Sina: I am on the same page with Tessi as well about getting to know more about my Tongan side, especially all the things that my mom taught me when I was a child. I never fully understood it until I came to Tonga last year. I am not sure what it was, but it was just being here in Tonga and being around my mom and being around the family that I realized what she had been trying to teach me all this time that I didn’t understand when I was growing up. I finally began to understand after being here the things that my mom had to go through in raising me and trying to teach me about the Tongan culture. It finally made sense when I was here. I began to understand more about myself and what my parents have taught me.

Tessi: Anytime I go to a cultural function where I hear Tongans singing or dancing, I feel something in my heart that tells me that I am Tongan and that I am proud to be Tongan. It wasn’t until recently when I was talking to someone that I hold very dear to my heart that was explaining to me that being Tongan doesn’t necessarily mean that you speak and understand the language. It’s that you feel of the culture and you understand the cultural value of being Tongan, which includes respect and all the values we hold in our culture. It took someone to tell me that “you know…you are Tongan…you inherited that in your blood.” Other people may make you feel like you are not Tongan enough, but deep within in your heart you know that you are and that what’s flowing in your blood is Tongan and you can’t change that. I had a really hard time feeling like I was accepted because I don’t speak fluent Tongan and I understand very little, but that doesn’t mean that I am not Tongan. I hope that people can tell in my actions that I am Tongan.

Sina: Yes, just because we don’t live in Tonga or we don’t talk in Tongan or we don’t look Tongan doesn’t make us less Tongan. I got a lot of bad feedback last year when I won the Miss Heilala title from people who felt that I was too young, that I didn’t look Tongan, and that I was not Tongan enough. What does that mean for people to say that someone is not Tongan enough? I am Tongan, my mother is Tongan and I am very proud to be Tongan.
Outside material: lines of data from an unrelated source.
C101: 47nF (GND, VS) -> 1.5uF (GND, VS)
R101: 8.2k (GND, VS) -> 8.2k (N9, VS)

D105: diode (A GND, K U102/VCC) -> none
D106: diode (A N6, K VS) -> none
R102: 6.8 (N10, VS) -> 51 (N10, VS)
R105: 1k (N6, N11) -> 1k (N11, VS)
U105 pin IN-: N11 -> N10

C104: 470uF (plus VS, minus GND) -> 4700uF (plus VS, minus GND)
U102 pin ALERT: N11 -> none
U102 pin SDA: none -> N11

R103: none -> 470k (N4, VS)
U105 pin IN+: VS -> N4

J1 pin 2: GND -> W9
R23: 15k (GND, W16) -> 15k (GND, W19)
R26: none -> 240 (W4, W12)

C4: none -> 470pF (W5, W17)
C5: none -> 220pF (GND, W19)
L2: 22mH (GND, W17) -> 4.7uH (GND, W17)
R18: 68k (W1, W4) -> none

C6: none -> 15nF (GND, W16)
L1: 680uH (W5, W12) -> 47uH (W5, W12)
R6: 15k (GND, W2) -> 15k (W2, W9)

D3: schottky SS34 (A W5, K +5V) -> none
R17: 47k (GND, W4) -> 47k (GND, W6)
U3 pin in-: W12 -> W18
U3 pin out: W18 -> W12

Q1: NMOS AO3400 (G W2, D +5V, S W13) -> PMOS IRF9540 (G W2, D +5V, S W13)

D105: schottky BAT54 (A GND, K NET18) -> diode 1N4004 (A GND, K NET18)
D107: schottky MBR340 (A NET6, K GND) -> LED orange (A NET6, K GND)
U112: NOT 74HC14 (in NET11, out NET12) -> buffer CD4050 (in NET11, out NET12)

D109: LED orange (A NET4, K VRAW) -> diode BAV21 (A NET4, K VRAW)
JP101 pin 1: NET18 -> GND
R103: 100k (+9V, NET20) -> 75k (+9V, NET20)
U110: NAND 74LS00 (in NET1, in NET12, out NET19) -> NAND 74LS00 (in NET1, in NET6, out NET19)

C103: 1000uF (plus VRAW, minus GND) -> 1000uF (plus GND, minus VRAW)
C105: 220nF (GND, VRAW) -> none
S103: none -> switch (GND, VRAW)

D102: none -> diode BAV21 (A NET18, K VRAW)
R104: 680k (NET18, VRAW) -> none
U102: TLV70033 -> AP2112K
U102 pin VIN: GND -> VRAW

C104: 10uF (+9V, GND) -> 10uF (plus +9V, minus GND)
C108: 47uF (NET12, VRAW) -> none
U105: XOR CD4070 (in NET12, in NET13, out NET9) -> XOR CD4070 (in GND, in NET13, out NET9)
Tessi: I think a lot of the youth today are struggling with identity and trying to know who they are, and that’s when they become susceptible to other things, the outside negative influences, the western influence because they are not culturally tied to their own culture and it makes them more open to other influences and that’s kind of how I was until I realized that I am Tongan, my dad is Tongan, my grandparents are Tongan, my ancestors are Tongan and that’s in my blood!